Along with that the analysis also revealed that the grassland was low in copper and zinc, with cobalt and selenium availability also below optimum levels, while manganese levels were at the opposite end of the spectrum and were far too high.
“This results in cobalt and selenium being less accessible in grass, further lowering availability of these key trace elements.”
Using these results Mr Williams has developed a bespoke mineral block for the flock at Southfield ensuring ewes are receiving supplementation to counter act the deficiencies found.
This approach is both sustainable and tailored to the situation on the ground, he explains. “Every farm and very often blocks of land within a farm is different. Using off the shelf products is all well and good, but very often it isn’t the most appropriate solution and can result in over or under supplementation because you’ve no idea what the animals need in the first place.
“By undertaking detailed forage analysis we are able to develop mineral formulations which counter farm specific issues. This avoids potential pitfalls and ensures only appropriate supplementation is being undertaken,” he adds.
Southfield presented a number of challenges, both in terms of the farm’s nutrient status and also former farming practices. Thanks to the analysis undertaken the flock there has been able to thrive through the winter and deliver a good scanning percentage, despite it being in a transitional phase, says Mr Jones.

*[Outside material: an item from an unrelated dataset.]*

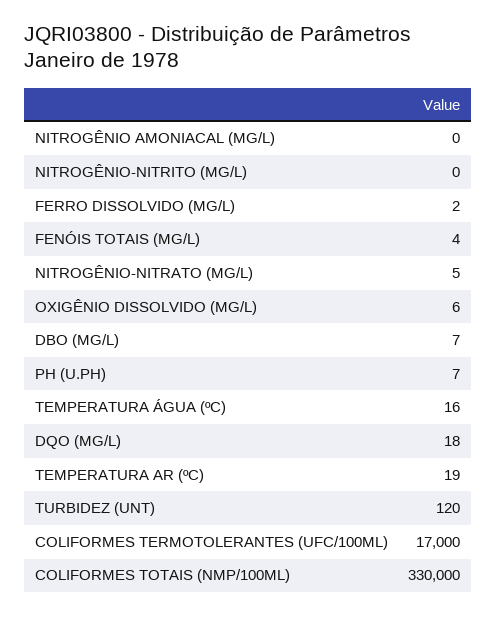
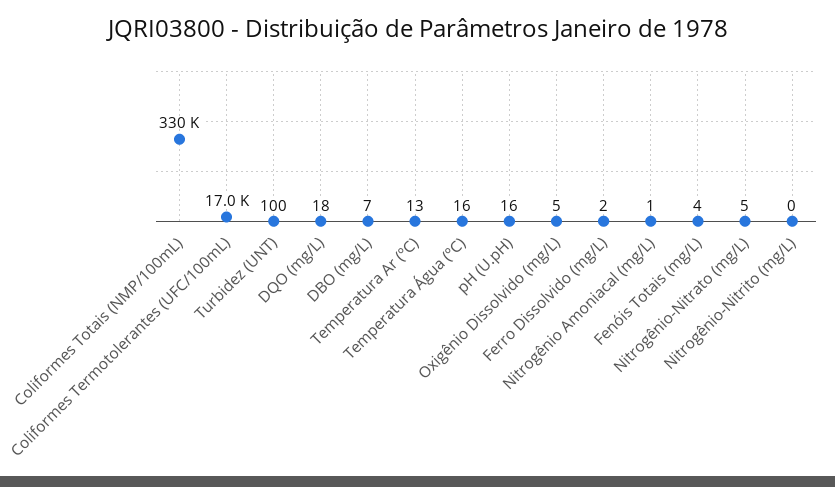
NITROGÊNIO AMONIACAL (MG/L): 0 -> 1
OXIGÊNIO DISSOLVIDO (MG/L): 6 -> 5
PH (U.PH): 7 -> 16
TEMPERATURA AR (ºC): 19 -> 13
TURBIDEZ (UNT): 120 -> 100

“The mature ewe flock scanned at 175% which is on a par with previous years and ewes have lambed down in good condition and with plenty of milk too. Likewise, lambs have been born at a good size and with plenty of vigour, just what we want in our outdoor lambing system.”
Mr Jones adds that while there is a risk with free access minerals that not all animals take sufficient intakes to ensure they are well supplemented this is overcome by strategic use of drenches at key times of year.
“We drenched all the ewes pre-tupping to give them the best chance possible and also use a drench when transitioning lambs on to winter forage crops as this can be a stressful time for them as they move from a grass-based diet on to other forages,” he explains.
“This is very much a belt and braces approach and arguably could be overkill, but the drench is relatively cheap and ensures we don’t leave animals short of essential minerals at key times in the year.”
Importantly, says Mr Jones recent innovation from ClinWil in developing blocks which are free of plastic packaging has increased the environmental credentials of the product. “It might seem a small thing, but it is something we have been keen to move away from as much as we can and these new paper wrapped blocks are a great innovation and remove another source of plastic from the environment.”